START Given information
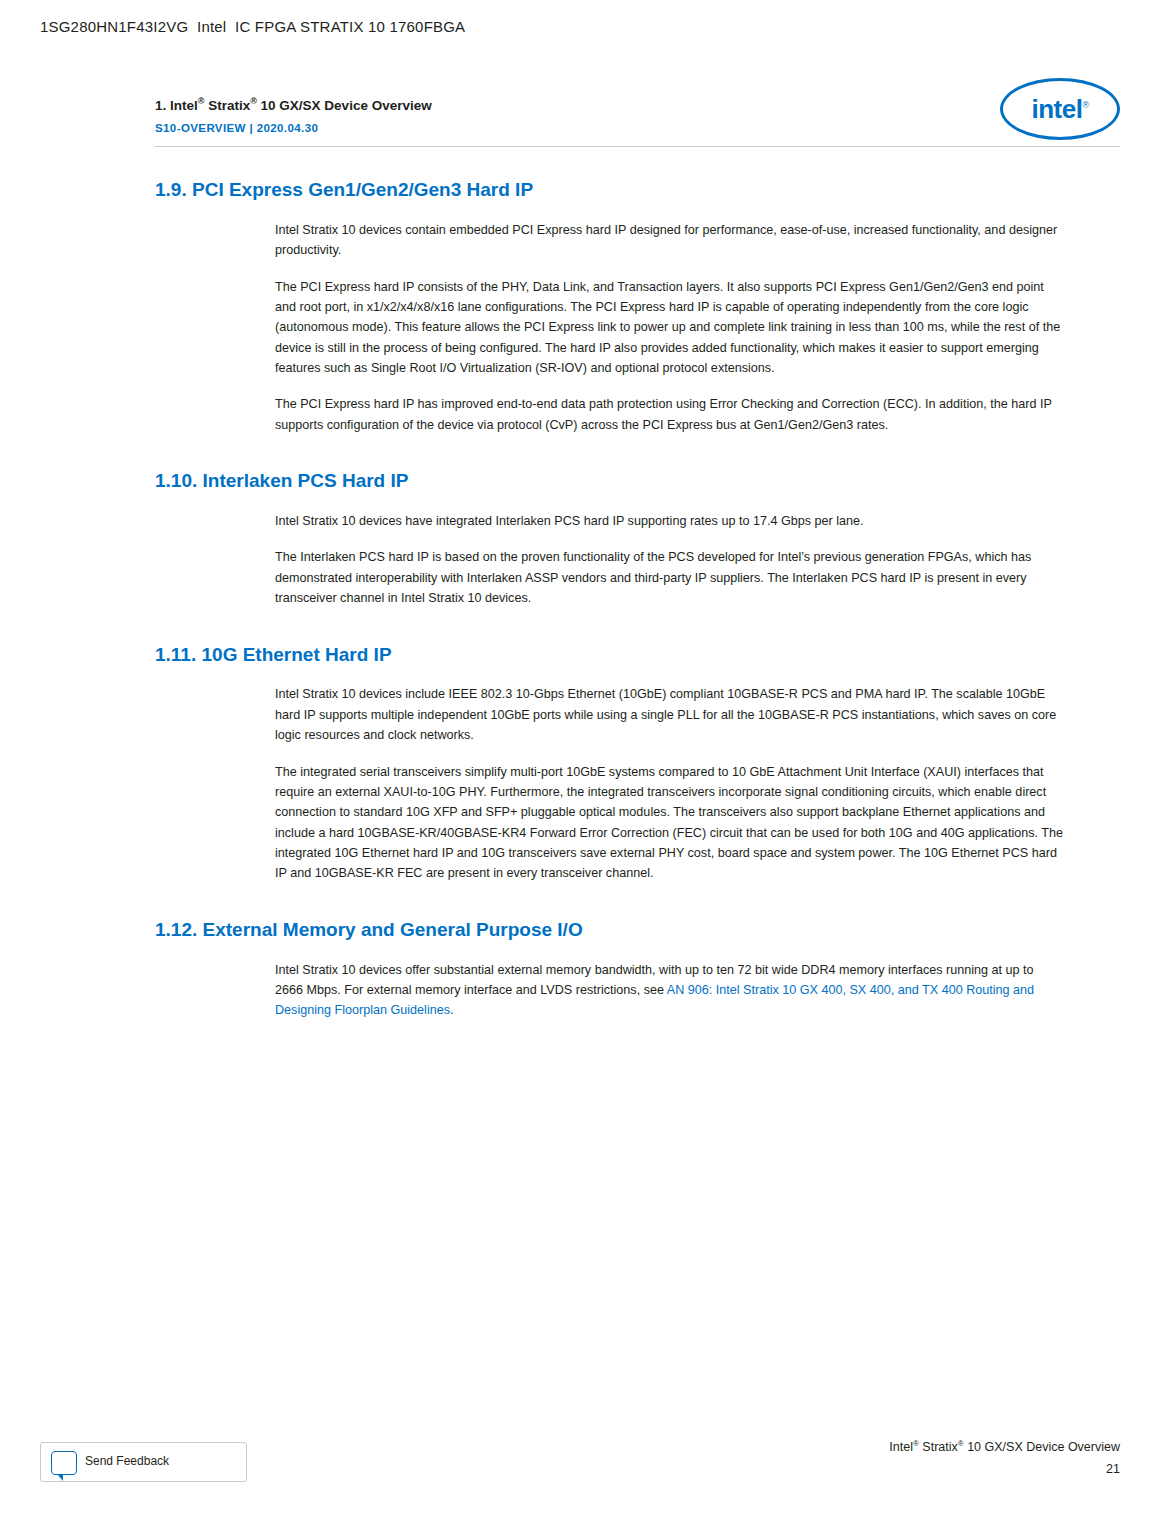1SG280HN1F43I2VG Intel IC FPGA STRATIX 10 1760FBGA
1. Intel® Stratix® 10 GX/SX Device Overview
S10-OVERVIEW | 2020.04.30
intel®
1.9. PCI Express Gen1/Gen2/Gen3 Hard IP
Intel Stratix 10 devices contain embedded PCI Express hard IP designed for performance, ease-of-use, increased functionality, and designer productivity.
The PCI Express hard IP consists of the PHY, Data Link, and Transaction layers. It also supports PCI Express Gen1/Gen2/Gen3 end point and root port, in x1/x2/x4/x8/x16 lane configurations. The PCI Express hard IP is capable of operating independently from the core logic (autonomous mode). This feature allows the PCI Express link to power up and complete link training in less than 100 ms, while the rest of the device is still in the process of being configured. The hard IP also provides added functionality, which makes it easier to support emerging features such as Single Root I/O Virtualization (SR-IOV) and optional protocol extensions.
The PCI Express hard IP has improved end-to-end data path protection using Error Checking and Correction (ECC). In addition, the hard IP supports configuration of the device via protocol (CvP) across the PCI Express bus at Gen1/Gen2/Gen3 rates.
1.10. Interlaken PCS Hard IP
Intel Stratix 10 devices have integrated Interlaken PCS hard IP supporting rates up to 17.4 Gbps per lane.
The Interlaken PCS hard IP is based on the proven functionality of the PCS developed for Intel’s previous generation FPGAs, which has demonstrated interoperability with Interlaken ASSP vendors and third-party IP suppliers. The Interlaken PCS hard IP is present in every transceiver channel in Intel Stratix 10 devices.
1.11. 10G Ethernet Hard IP
Intel Stratix 10 devices include IEEE 802.3 10-Gbps Ethernet (10GbE) compliant 10GBASE-R PCS and PMA hard IP. The scalable 10GbE hard IP supports multiple independent 10GbE ports while using a single PLL for all the 10GBASE-R PCS instantiations, which saves on core logic resources and clock networks.
The integrated serial transceivers simplify multi-port 10GbE systems compared to 10 GbE Attachment Unit Interface (XAUI) interfaces that require an external XAUI-to-10G PHY. Furthermore, the integrated transceivers incorporate signal conditioning circuits, which enable direct connection to standard 10G XFP and SFP+ pluggable optical modules. The transceivers also support backplane Ethernet applications and include a hard 10GBASE-KR/40GBASE-KR4 Forward Error Correction (FEC) circuit that can be used for both 10G and 40G applications. The integrated 10G Ethernet hard IP and 10G transceivers save external PHY cost, board space and system power. The 10G Ethernet PCS hard IP and 10GBASE-KR FEC are present in every transceiver channel.
1.12. External Memory and General Purpose I/O
Intel Stratix 10 devices offer substantial external memory bandwidth, with up to ten 72 bit wide DDR4 memory interfaces running at up to 2666 Mbps. For external memory interface and LVDS restrictions, see AN 906: Intel Stratix 10 GX 400, SX 400, and TX 400 Routing and Designing Floorplan Guidelines.
Send Feedback
Intel® Stratix® 10 GX/SX Device Overview
21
END Given information
Looking at the records above, return exactly the lines from the line with "The PCI Express hard IP has" to the line with "Intel Stratix 10 devices include", both ends included.

The PCI Express hard IP has improved end-to-end data path protection using Error Checking and Correction (ECC). In addition, the hard IP supports configuration of the device via protocol (CvP) across the PCI Express bus at Gen1/Gen2/Gen3 rates.
1.10. Interlaken PCS Hard IP
Intel Stratix 10 devices have integrated Interlaken PCS hard IP supporting rates up to 17.4 Gbps per lane.
The Interlaken PCS hard IP is based on the proven functionality of the PCS developed for Intel’s previous generation FPGAs, which has demonstrated interoperability with Interlaken ASSP vendors and third-party IP suppliers. The Interlaken PCS hard IP is present in every transceiver channel in Intel Stratix 10 devices.
1.11. 10G Ethernet Hard IP
Intel Stratix 10 devices include IEEE 802.3 10-Gbps Ethernet (10GbE) compliant 10GBASE-R PCS and PMA hard IP. The scalable 10GbE hard IP supports multiple independent 10GbE ports while using a single PLL for all the 10GBASE-R PCS instantiations, which saves on core logic resources and clock networks.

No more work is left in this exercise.